Assessing urban parking habits is important not only for city management, but also for residents, tourists, commuters and the environment. Thanks to modern technologies that have revolutionised the recording of traffic data, both real-time and historical data are available to understand this. The Smart Lynx Smart Parking Dashboard makes all this data available, which can be analysed to provide key statistical information for parking management.
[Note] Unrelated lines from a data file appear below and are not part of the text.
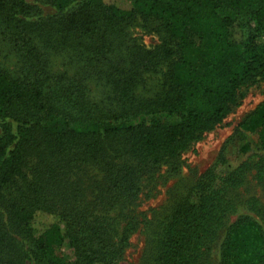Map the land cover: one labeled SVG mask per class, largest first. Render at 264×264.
<instances>
[{
    "label": "trees",
    "instance_id": "1",
    "mask_svg": "<svg viewBox=\"0 0 264 264\" xmlns=\"http://www.w3.org/2000/svg\"><path fill=\"white\" fill-rule=\"evenodd\" d=\"M133 1L0 0V264H121L146 220L144 180L165 164L174 172L242 88L264 79V0ZM140 22L159 34L155 46L130 32ZM153 74L157 88L146 90ZM91 77L109 88L103 104ZM236 132L246 139L236 159L221 154L195 198L160 221L153 264H211L220 240L221 264H264V222L244 213L228 223L248 172L258 168L264 182V100ZM83 164L104 171L108 193L84 185ZM61 183L74 192L63 195ZM54 187L62 196L48 195ZM247 202L264 218L258 196ZM40 211L59 219L39 230ZM65 221L75 259L63 252Z\"/></svg>",
    "mask_w": 264,
    "mask_h": 264
},
{
    "label": "rangeland",
    "instance_id": "2",
    "mask_svg": "<svg viewBox=\"0 0 264 264\" xmlns=\"http://www.w3.org/2000/svg\"><path fill=\"white\" fill-rule=\"evenodd\" d=\"M107 1L114 2L125 9H131L134 4L133 0ZM242 16L248 19L249 29L256 25V21L251 12H244ZM130 29V32L134 36H137L149 47L155 46L160 41L159 34L146 30L141 22ZM13 61L15 60L8 62L9 65L15 66ZM57 61V67L59 70L63 71L64 59L59 58ZM71 67L74 69L72 71L75 72L78 69V64L72 62ZM88 83L91 89V98L103 104L104 99L107 100L109 96L108 86L103 82L99 83L96 77H91ZM157 83L158 78L156 74L149 75L146 90L154 91L157 88ZM263 100L264 79L256 84L242 88L238 103L233 106L232 111L224 122L215 129L208 131L203 138L185 150L182 156L179 158L176 157V169L174 172L168 167V164H165L161 169V173L156 175L151 184L147 178L144 180L147 186L141 194L140 199H138L137 210L139 214H142V218L146 220L143 221L141 228L132 235L131 242L126 248L121 264H153L155 254L154 233L158 229L157 227L160 221L171 214L180 201L190 197L195 198L196 192L193 188L200 181L203 174L218 161L221 154H224L230 160L236 159L239 155L238 152L240 148L246 140L244 135L236 132L237 127L241 121L254 113L257 106ZM125 140L126 138L123 136L118 138L116 142H109L108 148L112 146L110 149L114 150L115 147L124 145ZM96 162L101 166L103 165L104 168L102 161L99 160ZM77 170L82 173L80 177L83 179L82 181L85 186H88L90 182H93V186L96 182H100L97 186L102 191V196L104 191L108 193L107 188L104 187L106 180H101L105 173L98 166L83 164L82 166H77ZM258 172V168L250 170L247 174L245 184L239 188V190L232 192L235 196L234 198H236L239 203L237 209L230 214L228 223L233 222L238 216L244 213H249L264 222L263 215L260 213L259 209L254 207L250 202H247L251 196H258L261 201L259 206L264 207V182L259 180L257 176ZM62 176L63 174H61L60 180ZM61 185L60 189L66 193L63 194L66 197L74 192L72 189L70 191L68 186L64 183H61ZM50 186L52 187L51 184ZM57 189L59 188H52L48 195L51 198L62 196L60 195L62 192ZM91 197H93V193L88 191L87 199L90 200ZM53 206L60 210L65 208L63 204ZM58 219L56 215L40 211L36 216V227L41 230L49 223ZM67 224L68 222L66 221L62 224L66 231L63 252L67 257L75 259L76 250L67 233ZM220 252L221 240L215 246L211 264H221Z\"/></svg>",
    "mask_w": 264,
    "mask_h": 264
}]
</instances>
In a previous blog post, we used the data provided by our Smart Parking solution to show how the coronavirus has changed parking habits in the city centre, and now we look at the impact of the re-launch of metered parking. Analysing the parking space utilisation data during the free parking period, our main finding was that the number of free parking spaces in Budapest’s 5th district decreased by 75% on average. This meant that during peak hours the average occupancy rate increased to 98%, in other words it was practically impossible to find a vacant parking space during this period. How do these figures evolve now that metered on-street parking has been reintroduced?
Although occupancy has fallen noticeably, it is still not easy for drivers looking for parking in the city center at peak times: on weekdays, the highest occupancy is between 10am and 1pm, at which time around 10% of available parking spaces are free. Fortunately, our Smart Parking mobile app, Parker can track in real time where exactly these spaces are, so that drivers using the app can still park quickly and stress-free.
By night time, occupancy rates tend to fall back to 65%, and only from 6am onwards do the figures start to rise again. During the free parking period, night-time occupancy was much higher, at around 75%. When looking at the weekend occupancy figures, there is not such a big difference between the two periods.
If we include metered parking data from before the coronavirus outbreak in the analysis, we find an even more interesting change: overall, the occupancy rate of parking spaces was higher during the pre-COVID paid parking period than during the reintroduced paid parking period, which started at the end of May. The reasons for this are presumably to be found in changes in people’s lifestyles, for example the home office has become commonplace in many companies. The difference is most striking when looking at the weekend data: before the pandemic, the average Saturday daytime occupancy rate was between 94% and 97%, while in recent weeks it has been between 73% and 79%. The background to this are certainly the negative effects of the pandemic, whether it be the lower number of guests in restaurants, cinemas, theatres or the epidemic restrictions still in force.
Our analysis provides an insight into how Smart Lynx Smart Parking solution provides useful and detailed statistic information to city management. In addition to parking space utilization data, the reports also detail average parking time, number of parking events, and the distribution of parking events by length.
These are key data to optimise operational processes and analyse trends, as described above.
The parking data provided by Smart Lynx can also be used at the residential level via the Parker app, which navigates drivers to available spaces, saving them time, money and stress.
Parking is always a part of driving, whether for work, shopping or leisure, yet some say parking is the “urban crisis” of the 21st century, as in most cities it is difficult to find a free parking spot. So the key challenge for parking managers is to make the best use of this precious resource, and Smart Lynx solutions provide the tools to do just that.